# Problem requirements
From the line that contains "Figure 12. Lineament" through the end of the records below, write out each line exactly as it appears, but not the pictures.

# Material for this task
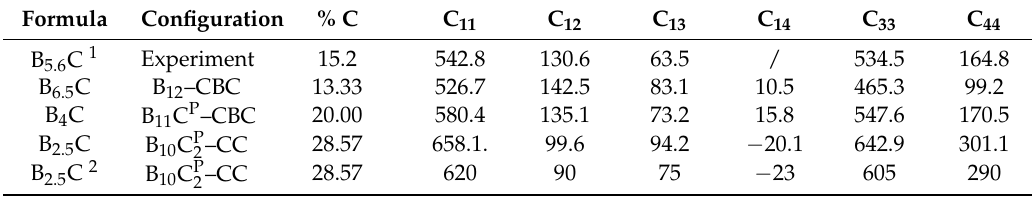
Table 2. The calculated elastic constants Cij (GPa) of boron carbides using the stress-strain method.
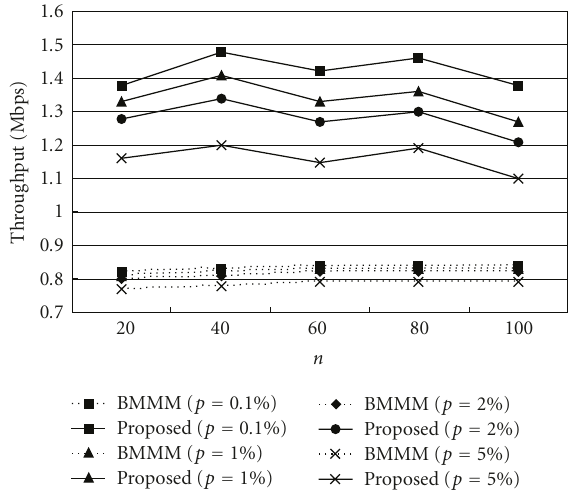
Figure 1: Throughput results with multicast and uplink user payloads of 88 bits.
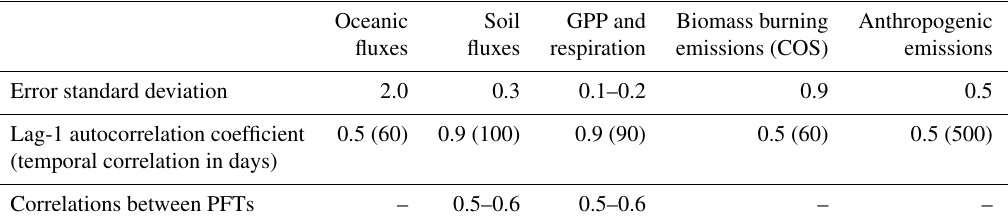
Table 3. Description of the prior error covariance matrix. Since the control vector is made of low-resolution multipliers to reference maps, the standard deviations are fractions of the reference values. The lag-1 autocorrelation coefficients are the correlations assigned between two consecutive time steps for each controlled variable, the time step being defined in Table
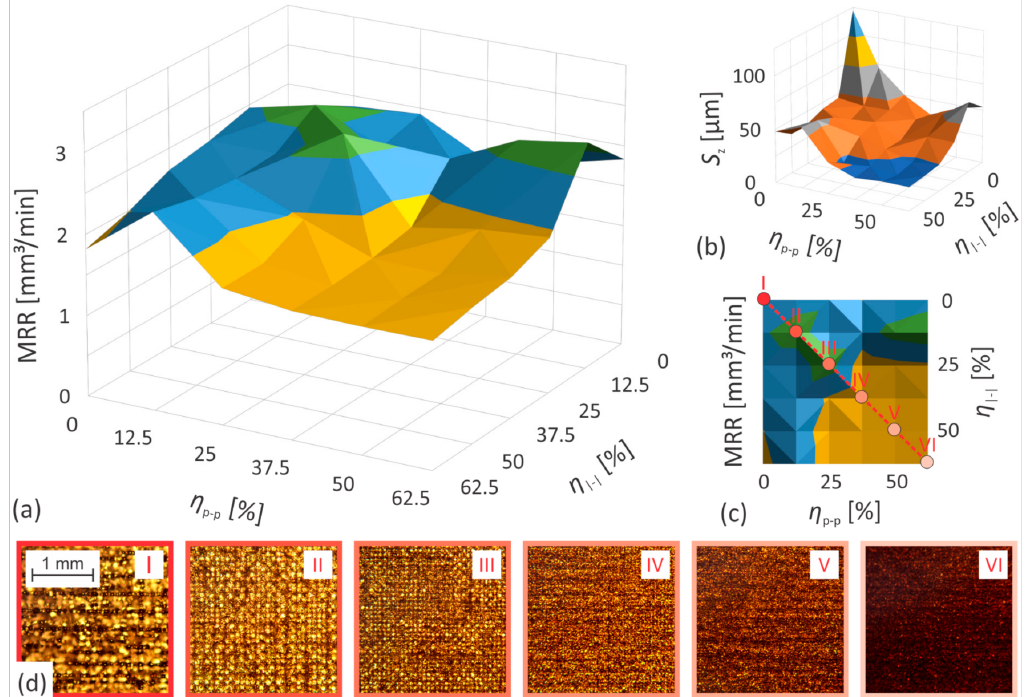
Figure 10. The evolution of ( a , c ) MRR and ( b ) surface roughness as a function of pulse-to-pulse and line-to-line overlap when processing steel AISI 316L; ( d ) bottom of ablated areas acquired by an optical microscope using overlaps as they are marked with dots and Roman numerals on ( c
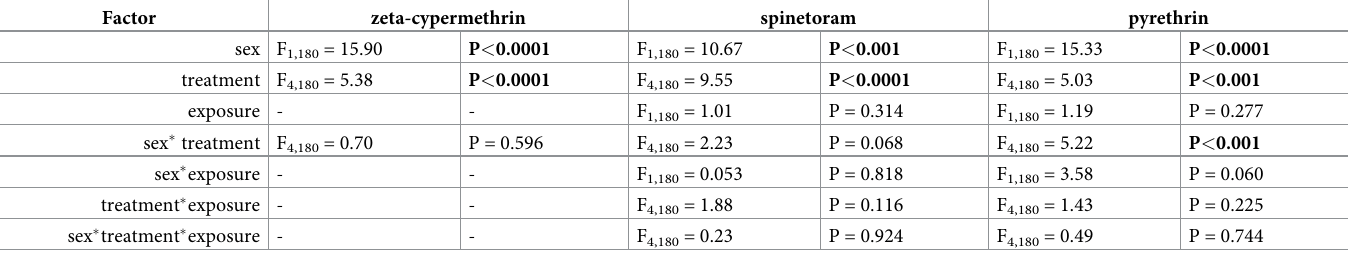
Table 3. Three-way ANOVA results for the effects of fly sex (male or female), treatment concentration (LC 0 , LC 10, LC 20, LC 30, LC 40 ) and type of exposure (single or double) on survival for each insecticide experiment. Bolded values indicate statistically significant p-values (P �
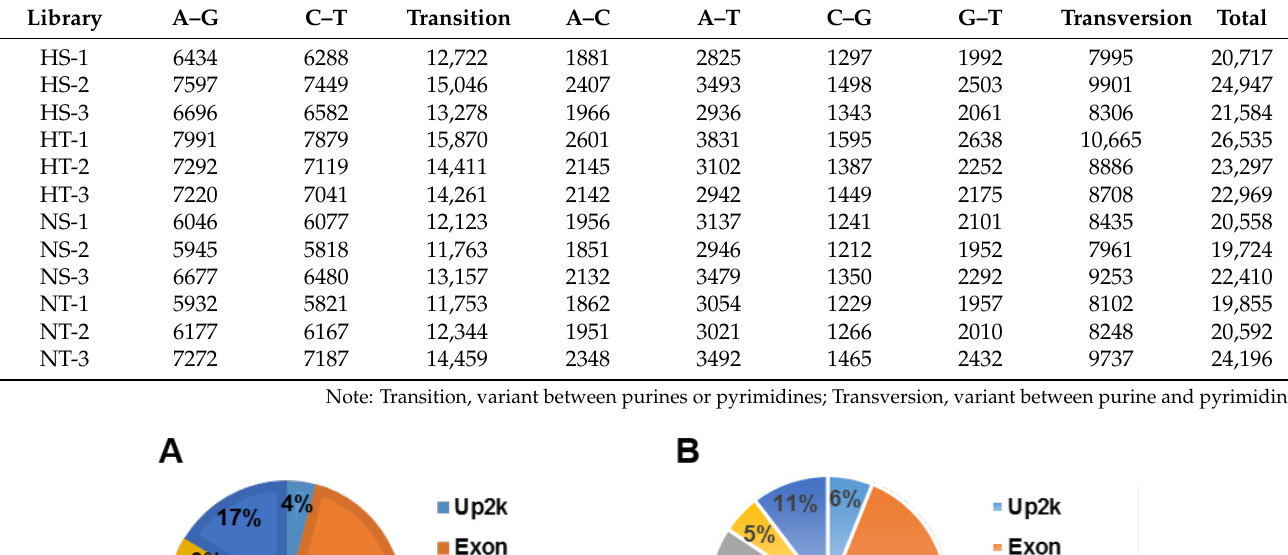
Table 4. Statistics of SNP variant type and number.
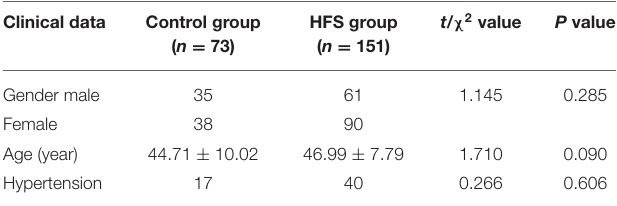
TABLE 2 | Comparative analysis table between the hemifacial spasm (HFS) group and the control group ( n , x ± s ). Clinical data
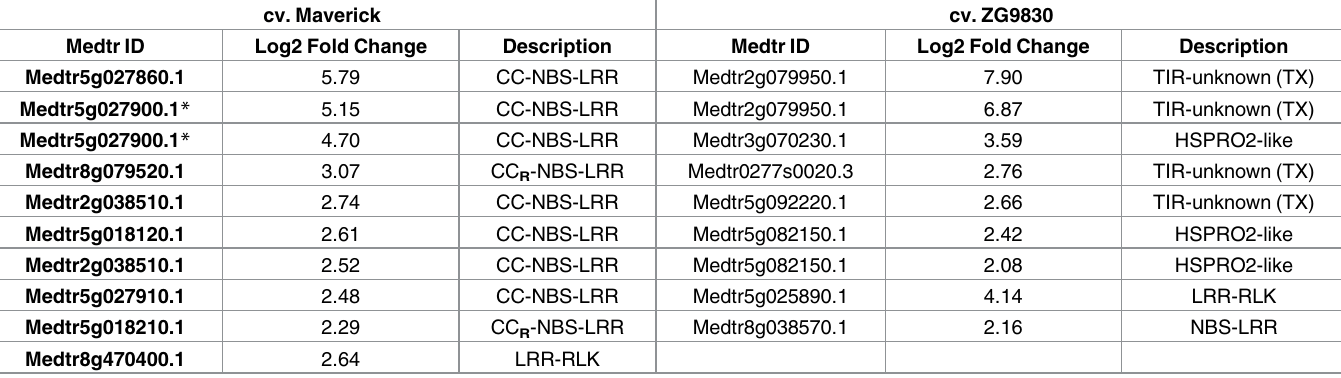
Table 4. Candidate genes involved in the resistance response against PssALF3 in two alfalfa cultivars. cv.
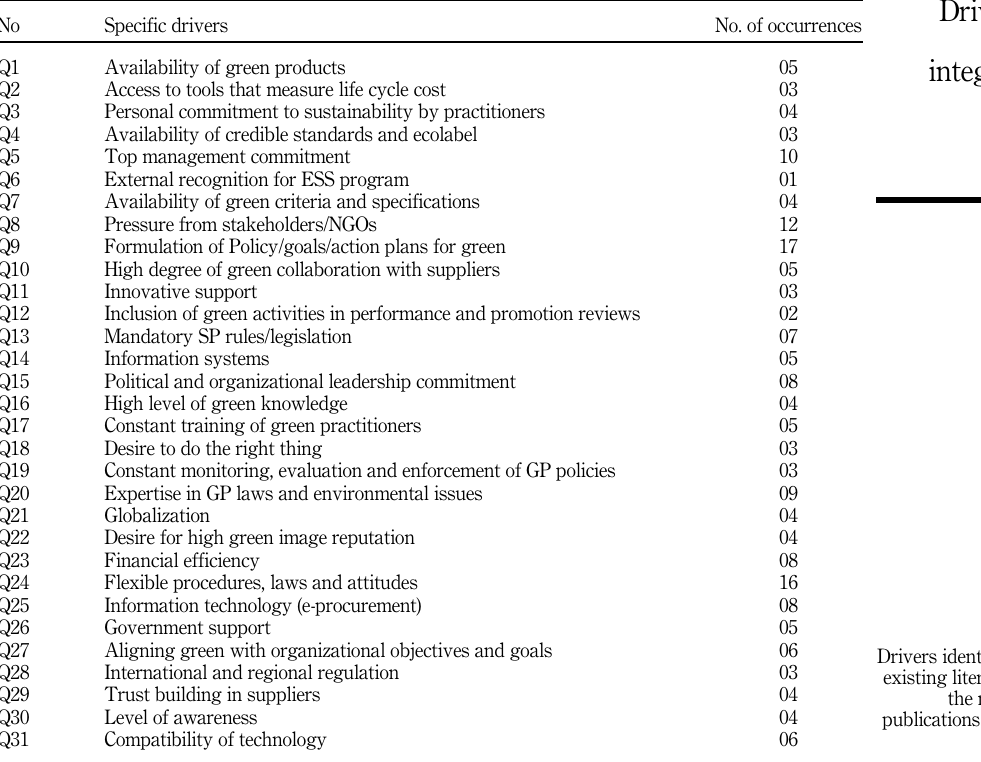
Table 2. Drivers identified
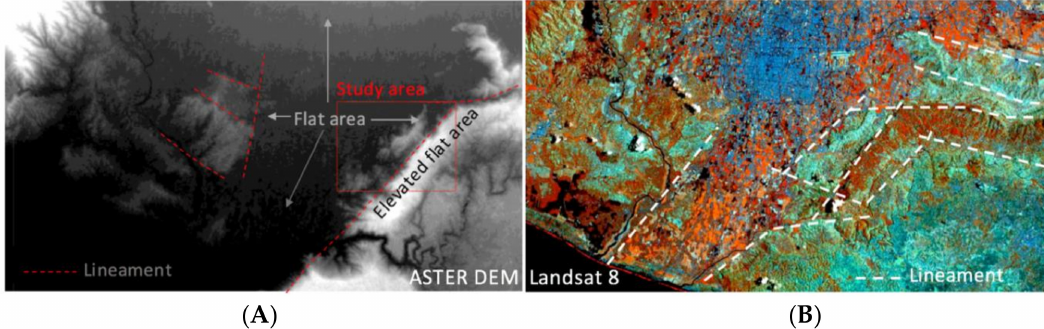
Figure 12. Lineament identification, ( A ) Lineament interpretation based on ASTER DEM; ( B ) Lineament interpretation based on the Landsat 8.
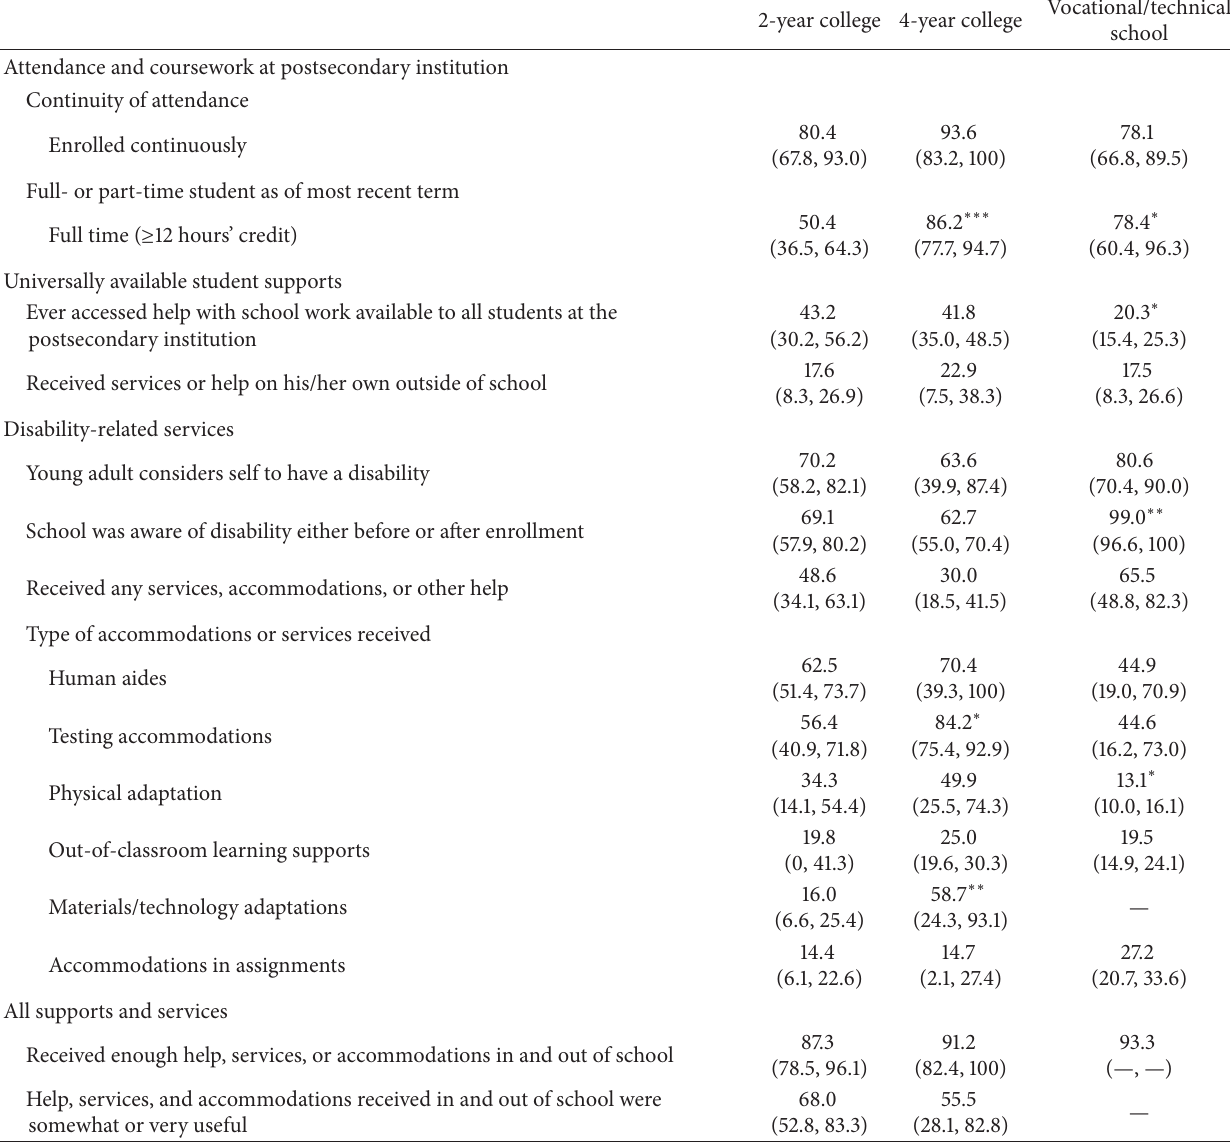
Table 2: Postsecondary education supports and services experiences of youth on the autism spectrum. Percentage (95% confidence interval), test for difference versus the 2-year college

# Task response
Figure 12. Lineament identification, ( A ) Lineament interpretation based on ASTER DEM; ( B ) Lineament interpretation based on the Landsat 8.
Table 2: Postsecondary education supports and services experiences of youth on the autism spectrum. Percentage (95% confidence interval), test for difference versus the 2-year college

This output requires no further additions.